__Task requirements__. Images within the entries are to be omitted; the remainder must be reproduced exactly.

Stored data:
= Beginning of Section =
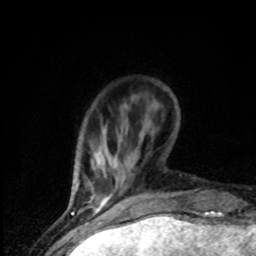
Breast MRI (dynamic contrast-enhanced), one axial slice. Slice 10 of 80 in the series (ordered by position). Cropped to one breast. Dynamic contrast-enhanced series, time point 2 of 8 at this slice position (early post-contrast). 1.5 T. TE 4.2 ms, TR 7 ms. 2 mm slice thickness. 256 × 256 image matrix, field of view 150 × 150 mm. Female patient.
Outlined on this slice (semi-automatic segmentation, software-assisted and operator-edited):
- enhancing-tissue mask used for the functional tumour volume (all voxels passing the contrast-enhancement thresholds inside the analysis volume; usually the tumour): bounding box <76,184,107,207> (left, top, right, bottom; pixels)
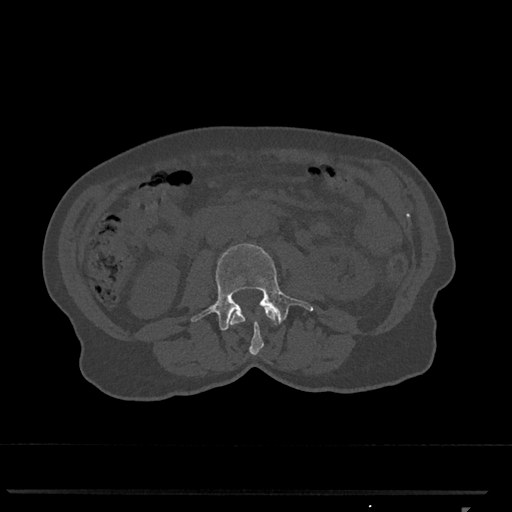
CT including the spine, one axial slice. Slice 291 of 793 in the series (ordered by position). Reconstruction kernel Br40s/3. Bone window (W 1800 / L 400 HU). 512 × 512 image matrix, field of view 380 × 380 mm. Patient: female, 62 years. Case-level facts recorded for this patient, not image findings: primary cancer: renal.
Annotated regions visible in this slice (semi-automatic segmentation, software-assisted and operator-edited):
- L2 vertebra: box from (x=229, y=306) to (x=278, y=355) px
- L3 vertebra: (x=191, y=243)–(x=313, y=330)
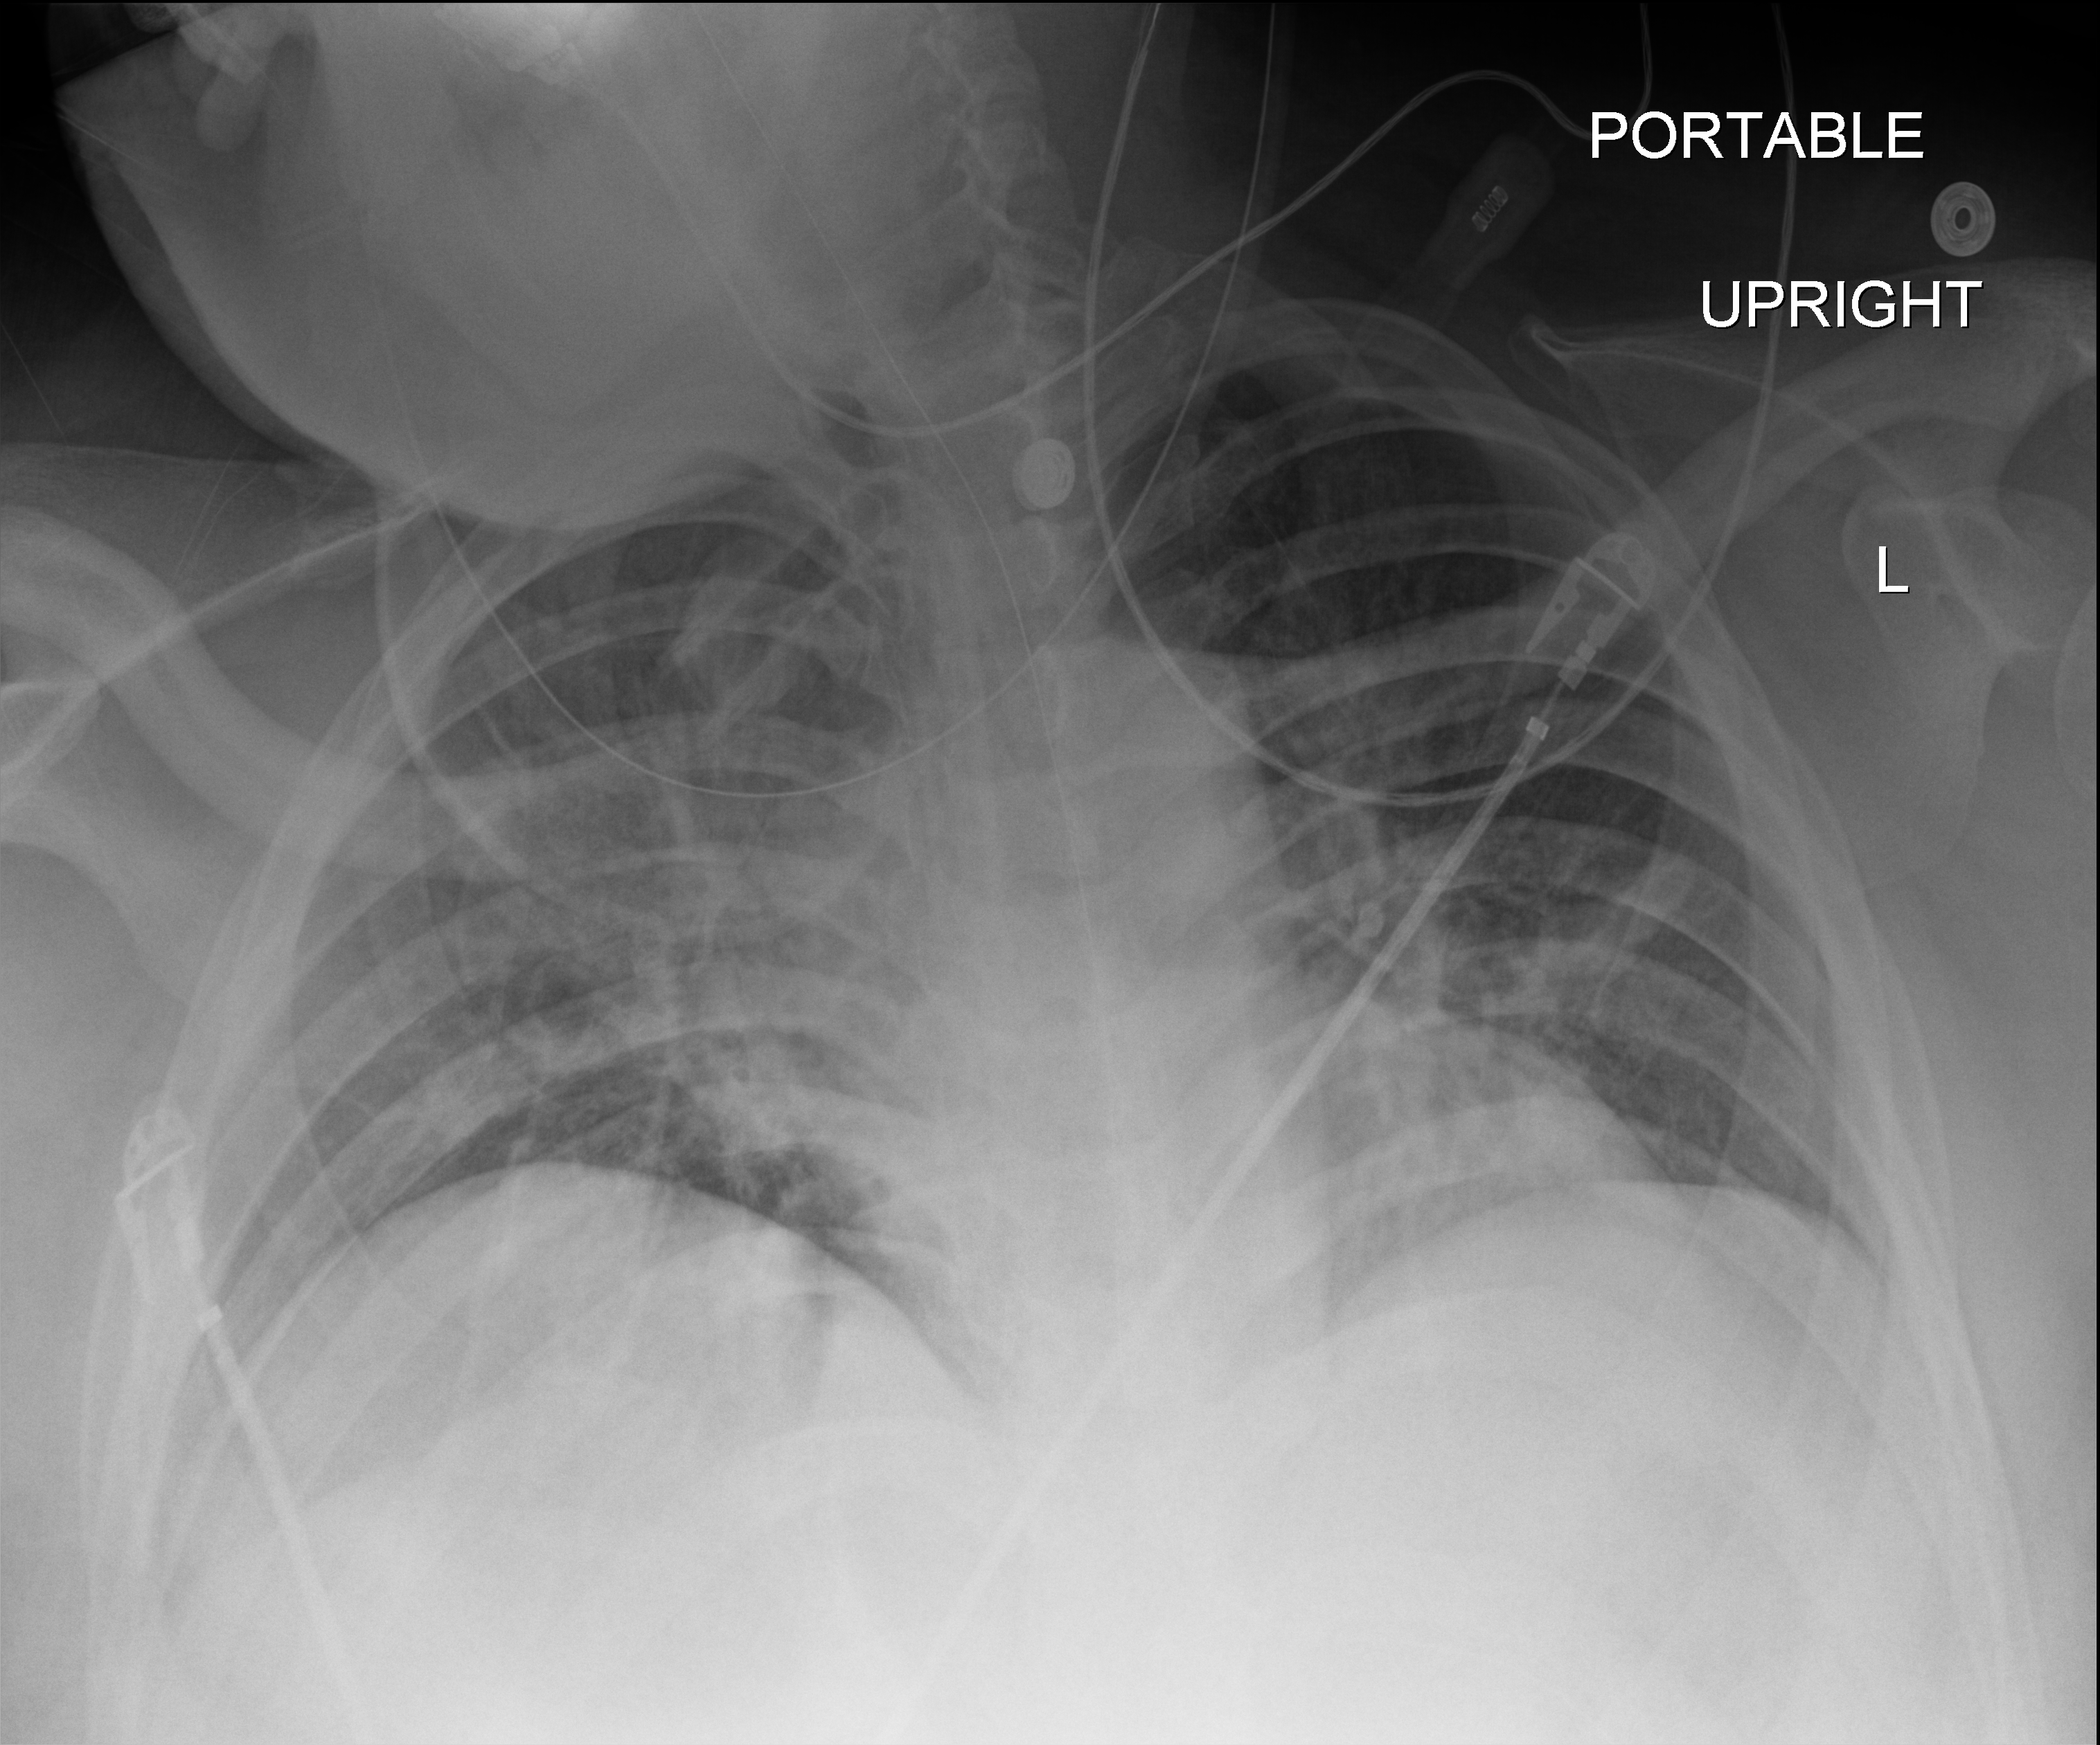
Bedside chest radiograph (digital radiography); anteroposterior (AP) projection. Patient hospitalised with COVID-19; male, aged 18–59 years.
From the hospital-stay record, not from the radiograph (when in the stay this image was taken is not recorded):
- mechanically ventilated during this hospital stay: yes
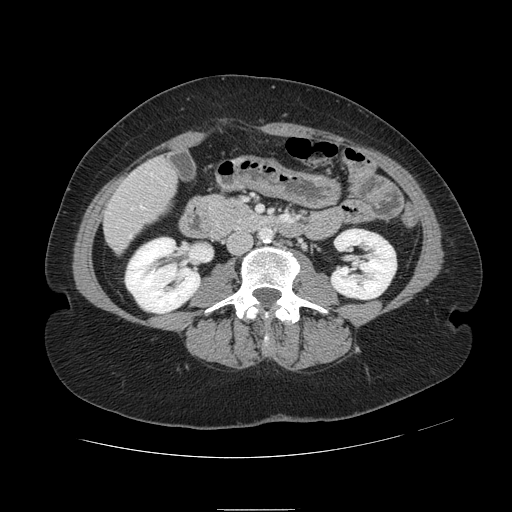
Contrast-enhanced abdominal CT, one axial slice; position 19 of 121 along the scan axis; intravenous contrast given; soft-tissue window (W 400 / L 40 HU); 2.5 mm slice thickness; 512 × 512 image matrix, field of view 400 × 400 mm. From the clinical record (not read from this slice): patient: male, age 57 years at operation; diagnosis: colorectal cancer liver metastases, imaged before liver resection; multiple liver metastases: yes; largest metastasis: 6.3 cm.
Annotated regions visible in this slice (outlined manually by an expert reader):
- hepatic veins: bounding box (x1, y1, x2, y2) in pixels: (141, 173, 153, 209)
- liver: (105, 162, 175, 250)
- portal vein (with intrahepatic branches): (131, 208, 133, 210)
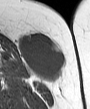
MRI of an extremity soft-tissue mass, one axial slice. Slice 19 of 45 in the series (ordered by position). MR volume resampled by the dataset authors to the PET/CT grid (not the native acquisition matrix). 3.27 mm slice thickness. 90 × 109 image matrix, field of view 88 × 106 mm. Female patient. From the clinical record (not read from this slice): histological type: leiomyosarcoma; grade: intermediate; site of the primary tumour: parascapusular.
Outlined on this slice (expert contour drawn on MRI and transferred to this co-registered scan by the dataset authors):
- gross tumour volume including surrounding oedema: bounding box <19,32,66,81> (left, top, right, bottom; pixels)
- gross tumour volume (mass): <19,32,66,81>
= End of Section =
__Result of the task__.
Breast MRI (dynamic contrast-enhanced), one axial slice. Slice 10 of 80 in the series (ordered by position). Cropped to one breast. Dynamic contrast-enhanced series, time point 2 of 8 at this slice position (early post-contrast). 1.5 T. TE 4.2 ms, TR 7 ms. 2 mm slice thickness. 256 × 256 image matrix, field of view 150 × 150 mm. Female patient.
Outlined on this slice (semi-automatic segmentation, software-assisted and operator-edited):
- enhancing-tissue mask used for the functional tumour volume (all voxels passing the contrast-enhancement thresholds inside the analysis volume; usually the tumour): bounding box <76,184,107,207> (left, top, right, bottom; pixels)
CT including the spine, one axial slice. Slice 291 of 793 in the series (ordered by position). Reconstruction kernel Br40s/3. Bone window (W 1800 / L 400 HU). 512 × 512 image matrix, field of view 380 × 380 mm. Patient: female, 62 years. Case-level facts recorded for this patient, not image findings: primary cancer: renal.
Annotated regions visible in this slice (semi-automatic segmentation, software-assisted and operator-edited):
- L2 vertebra: box from (x=229, y=306) to (x=278, y=355) px
- L3 vertebra: (x=191, y=243)–(x=313, y=330)
Bedside chest radiograph (digital radiography); anteroposterior (AP) projection. Patient hospitalised with COVID-19; male, aged 18–59 years.
From the hospital-stay record, not from the radiograph (when in the stay this image was taken is not recorded):
- mechanically ventilated during this hospital stay: yes
Contrast-enhanced abdominal CT, one axial slice; position 19 of 121 along the scan axis; intravenous contrast given; soft-tissue window (W 400 / L 40 HU); 2.5 mm slice thickness; 512 × 512 image matrix, field of view 400 × 400 mm. From the clinical record (not read from this slice): patient: male, age 57 years at operation; diagnosis: colorectal cancer liver metastases, imaged before liver resection; multiple liver metastases: yes; largest metastasis: 6.3 cm.
Annotated regions visible in this slice (outlined manually by an expert reader):
- hepatic veins: bounding box (x1, y1, x2, y2) in pixels: (141, 173, 153, 209)
- liver: (105, 162, 175, 250)
- portal vein (with intrahepatic branches): (131, 208, 133, 210)
MRI of an extremity soft-tissue mass, one axial slice. Slice 19 of 45 in the series (ordered by position). MR volume resampled by the dataset authors to the PET/CT grid (not the native acquisition matrix). 3.27 mm slice thickness. 90 × 109 image matrix, field of view 88 × 106 mm. Female patient. From the clinical record (not read from this slice): histological type: leiomyosarcoma; grade: intermediate; site of the primary tumour: parascapusular.
Outlined on this slice (expert contour drawn on MRI and transferred to this co-registered scan by the dataset authors):
- gross tumour volume including surrounding oedema: bounding box <19,32,66,81> (left, top, right, bottom; pixels)
- gross tumour volume (mass): <19,32,66,81>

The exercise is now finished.